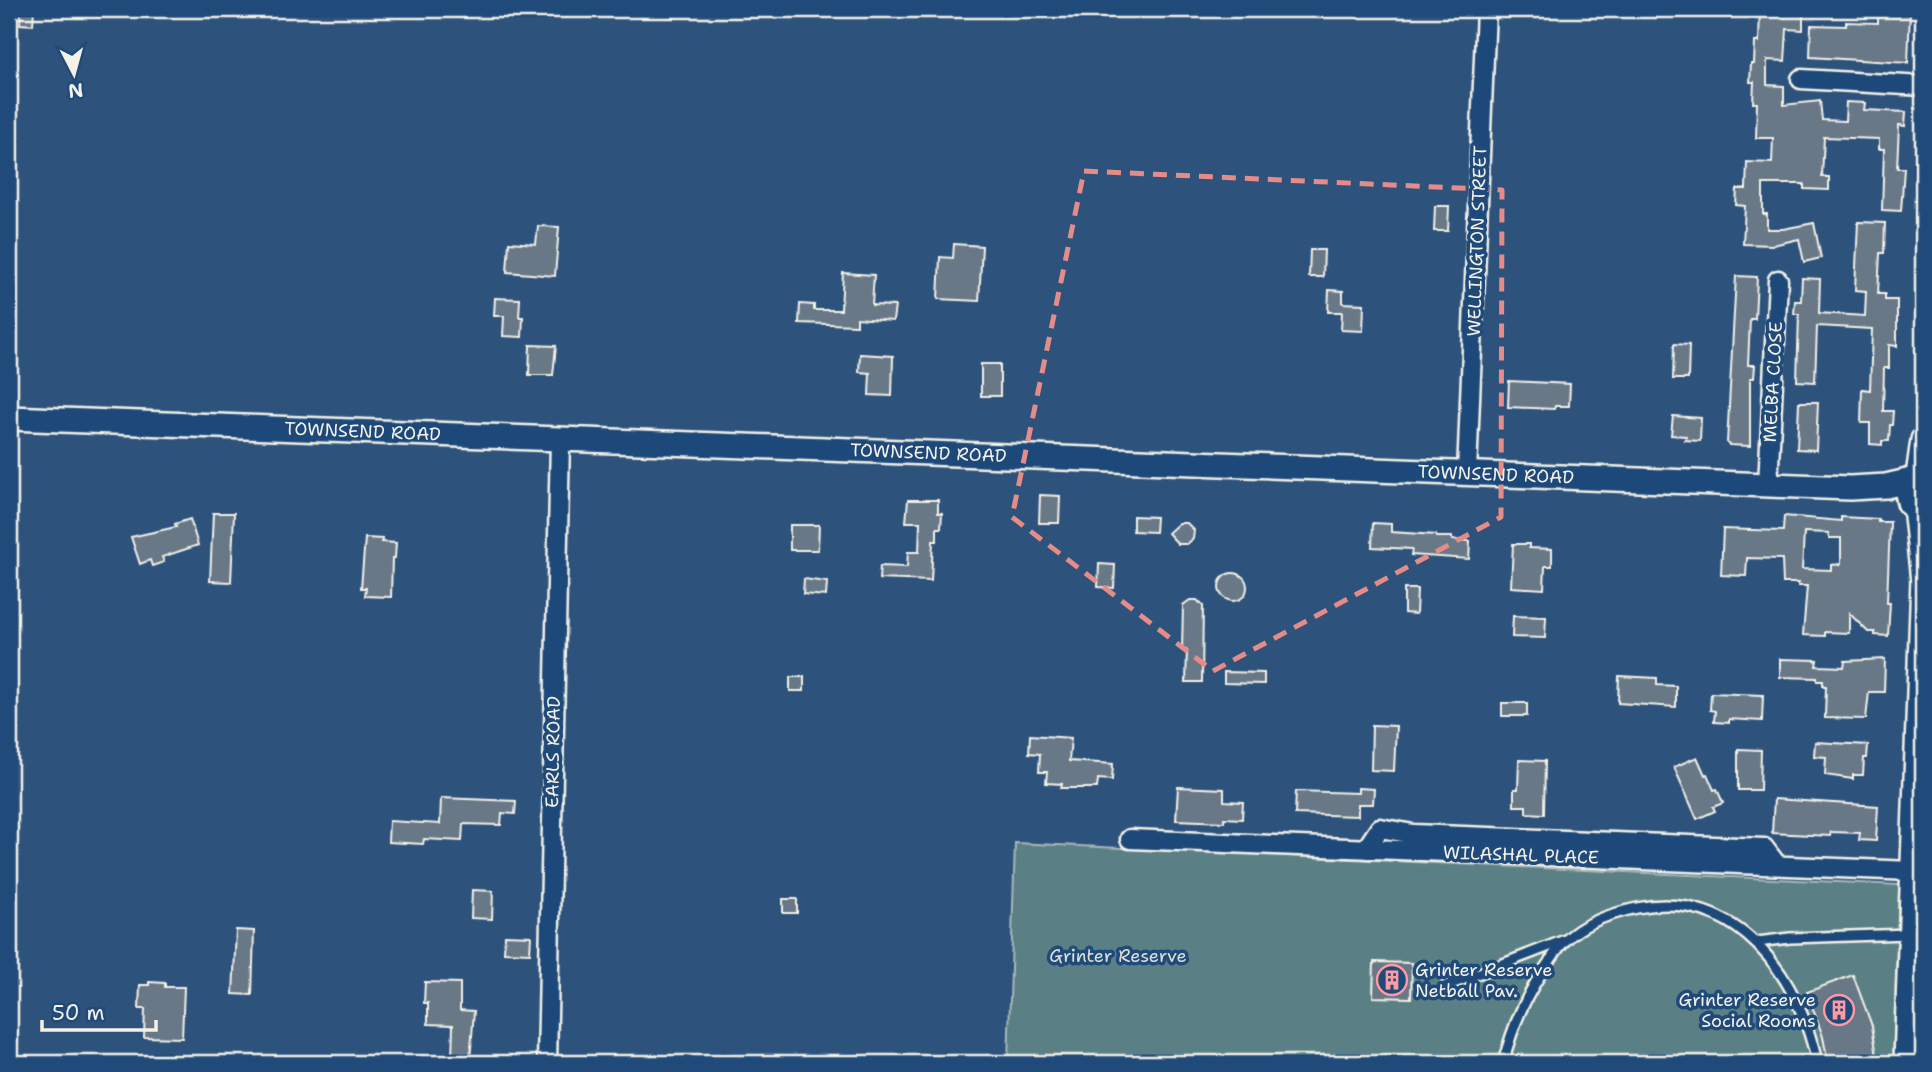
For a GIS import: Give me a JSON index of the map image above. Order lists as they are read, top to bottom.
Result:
{
  "streets": {
    "street": [
      "WELLINGTON STREET",
      "MELBA CLOSE",
      "TOWNSEND ROAD",
      "EARLS ROAD",
      "WILASHAL PLACE"
    ]
  },
  "crossings": [
    ["WELLINGTON STREET", "TOWNSEND ROAD"],
    ["MELBA CLOSE", "TOWNSEND ROAD"],
    ["TOWNSEND ROAD", "EARLS ROAD"]
  ],
  "parks": ["Grinter Reserve"],
  "places": {
    "building": ["Grinter Reserve Netball Pav.", "Grinter Reserve Social Rooms"]
  },
  "scale_bar": "50 m",
  "north": "bottom"
}
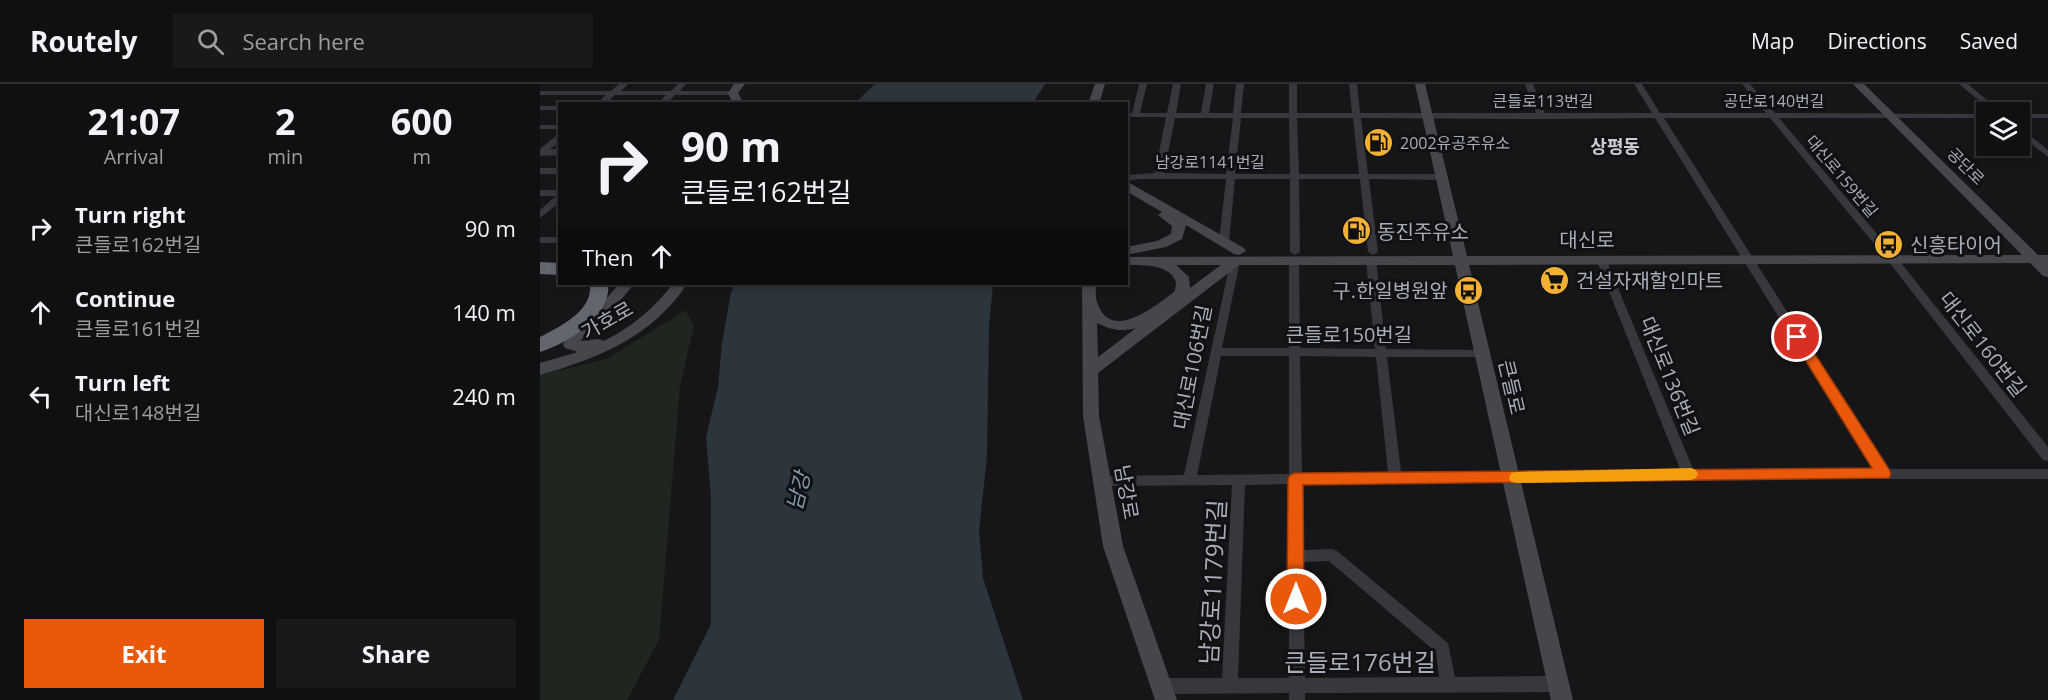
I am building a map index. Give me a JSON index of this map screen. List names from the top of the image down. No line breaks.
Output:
{"streets":{"street":["큰들로113번길","공단로140번길","남강로1141번길","공단로","대신로159번길","대신로","가호로","큰들로150번길","대신로160번길","대신로106번길","대신로136번길","큰들로","남강로","남강로1179번길","큰들로176번길"]},"crossings":[["큰들로113번길","공단로140번길"],["큰들로113번길","큰들로"],["공단로140번길","공단로"],["공단로140번길","대신로159번길"],["남강로1141번길","큰들로"],["공단로","대신로"],["대신로159번길","대신로"],["대신로159번길","대신로160번길"],["대신로","대신로160번길"],["대신로","대신로106번길"],["대신로","대신로136번길"],["대신로","큰들로"],["큰들로150번길","대신로106번길"],["큰들로150번길","큰들로"],["대신로106번길","남강로1179번길"],["대신로136번길","남강로1179번길"],["큰들로","남강로1179번길"],["큰들로","큰들로176번길"],["남강로","남강로1179번길"],["남강로","큰들로176번길"],["남강로1179번길","큰들로176번길"]],"districts":["상평동"],"water":["남강"],"places":{"fuel station":["2002유공주유소","동진주유소"],"bus stop":["신흥타이어","구.한일병원앞"],"supermarket":["건설자재할인마트"]},"page":{"header":"Routely","search":"Search here","nav":["Map","Directions","Saved"],"eta":["21:07","Arrival","2","min","600","m"],"turn":["90 m","큰들로162번길"],"list":[{"name":"Turn right","note":"큰들로162번길","value":"90 m"},{"name":"Continue","note":"큰들로161번길","value":"140 m"},{"name":"Turn left","note":"대신로148번길","value":"240 m"}],"then":"Then","buttons":["Exit","Share"]}}
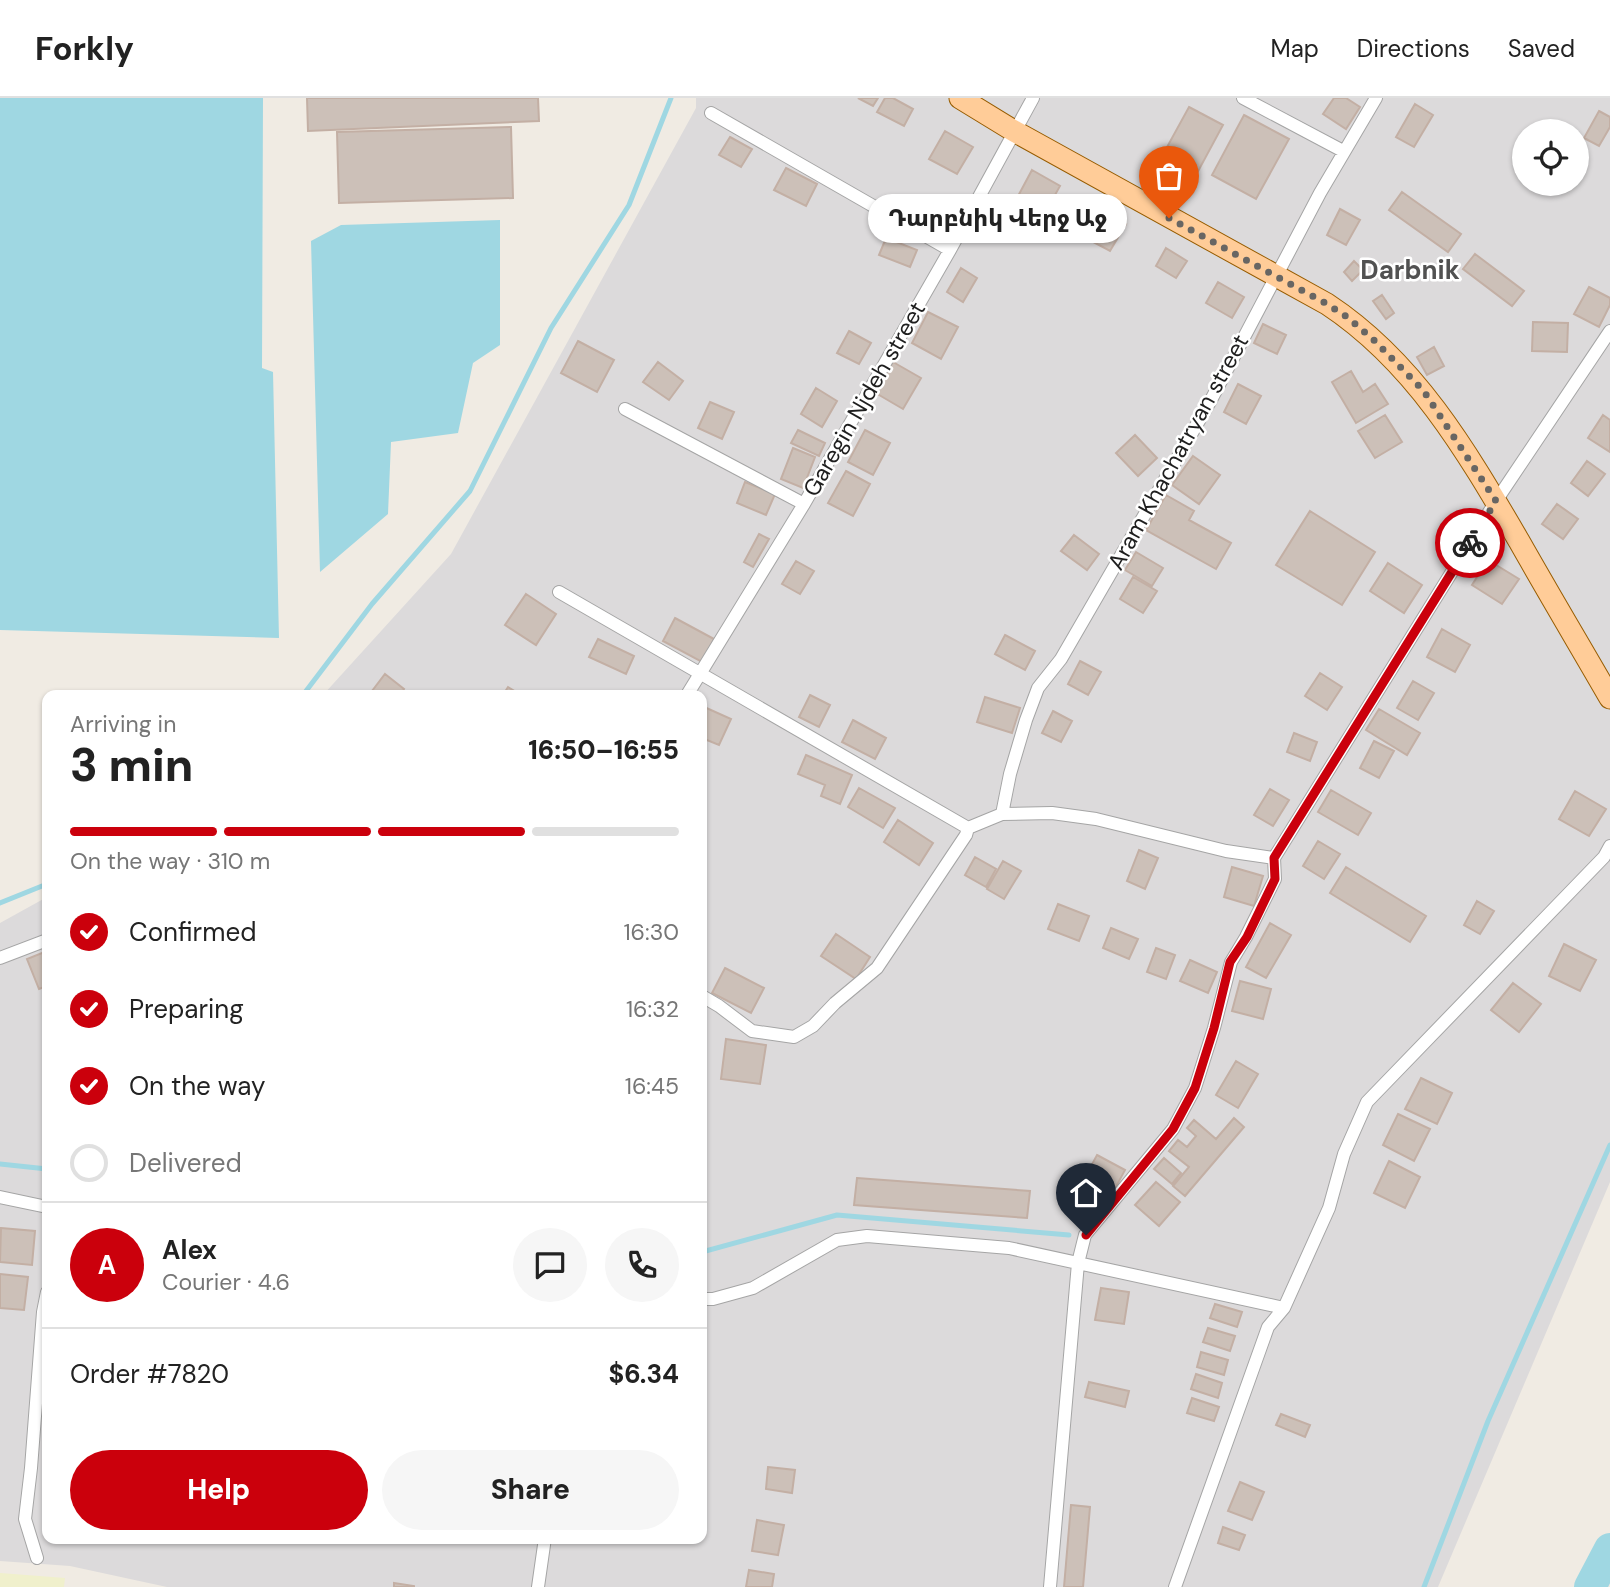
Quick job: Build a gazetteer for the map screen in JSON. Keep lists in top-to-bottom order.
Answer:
{
  "streets": {
    "street": ["Garegin Njdeh street", "Aram Khachatryan street"]
  },
  "districts": ["Darbnik"],
  "places": ["Դարբնիկ Վերջ Աջ"],
  "page": {
    "header": "Forkly",
    "nav": ["Map", "Directions", "Saved"],
    "bubble": "Դարբնիկ Վերջ Աջ",
    "heading": ["3 min", "Arriving in", "16:50–16:55"],
    "panel": [
      "Alex",
      "Courier · 4.6",
      "Order #7820",
      "$6.34"
    ],
    "bar": "On the way · 310 m",
    "list": [
      ["Confirmed", "16:30"],
      ["Preparing", "16:32"],
      ["On the way", "16:45"],
      "Delivered"
    ],
    "round": "A",
    "buttons": ["Help", "Share"]
  }
}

-- -- --

■ **Exercise description**
Would you copy out the material above exactly, without the pictures in it?

■ **Response to the task**
For a GIS import: Give me a JSON index of the map image above. Order lists as they are read, top to bottom.
Result:
{
  "streets": {
    "street": [
      "WELLINGTON STREET",
      "MELBA CLOSE",
      "TOWNSEND ROAD",
      "EARLS ROAD",
      "WILASHAL PLACE"
    ]
  },
  "crossings": [
    ["WELLINGTON STREET", "TOWNSEND ROAD"],
    ["MELBA CLOSE", "TOWNSEND ROAD"],
    ["TOWNSEND ROAD", "EARLS ROAD"]
  ],
  "parks": ["Grinter Reserve"],
  "places": {
    "building": ["Grinter Reserve Netball Pav.", "Grinter Reserve Social Rooms"]
  },
  "scale_bar": "50 m",
  "north": "bottom"
}
I am building a map index. Give me a JSON index of this map screen. List names from the top of the image down. No line breaks.
Output:
{"streets":{"street":["큰들로113번길","공단로140번길","남강로1141번길","공단로","대신로159번길","대신로","가호로","큰들로150번길","대신로160번길","대신로106번길","대신로136번길","큰들로","남강로","남강로1179번길","큰들로176번길"]},"crossings":[["큰들로113번길","공단로140번길"],["큰들로113번길","큰들로"],["공단로140번길","공단로"],["공단로140번길","대신로159번길"],["남강로1141번길","큰들로"],["공단로","대신로"],["대신로159번길","대신로"],["대신로159번길","대신로160번길"],["대신로","대신로160번길"],["대신로","대신로106번길"],["대신로","대신로136번길"],["대신로","큰들로"],["큰들로150번길","대신로106번길"],["큰들로150번길","큰들로"],["대신로106번길","남강로1179번길"],["대신로136번길","남강로1179번길"],["큰들로","남강로1179번길"],["큰들로","큰들로176번길"],["남강로","남강로1179번길"],["남강로","큰들로176번길"],["남강로1179번길","큰들로176번길"]],"districts":["상평동"],"water":["남강"],"places":{"fuel station":["2002유공주유소","동진주유소"],"bus stop":["신흥타이어","구.한일병원앞"],"supermarket":["건설자재할인마트"]},"page":{"header":"Routely","search":"Search here","nav":["Map","Directions","Saved"],"eta":["21:07","Arrival","2","min","600","m"],"turn":["90 m","큰들로162번길"],"list":[{"name":"Turn right","note":"큰들로162번길","value":"90 m"},{"name":"Continue","note":"큰들로161번길","value":"140 m"},{"name":"Turn left","note":"대신로148번길","value":"240 m"}],"then":"Then","buttons":["Exit","Share"]}}
Quick job: Build a gazetteer for the map screen in JSON. Keep lists in top-to-bottom order.
Answer:
{
  "streets": {
    "street": ["Garegin Njdeh street", "Aram Khachatryan street"]
  },
  "districts": ["Darbnik"],
  "places": ["Դարբնիկ Վերջ Աջ"],
  "page": {
    "header": "Forkly",
    "nav": ["Map", "Directions", "Saved"],
    "bubble": "Դարբնիկ Վերջ Աջ",
    "heading": ["3 min", "Arriving in", "16:50–16:55"],
    "panel": [
      "Alex",
      "Courier · 4.6",
      "Order #7820",
      "$6.34"
    ],
    "bar": "On the way · 310 m",
    "list": [
      ["Confirmed", "16:30"],
      ["Preparing", "16:32"],
      ["On the way", "16:45"],
      "Delivered"
    ],
    "round": "A",
    "buttons": ["Help", "Share"]
  }
}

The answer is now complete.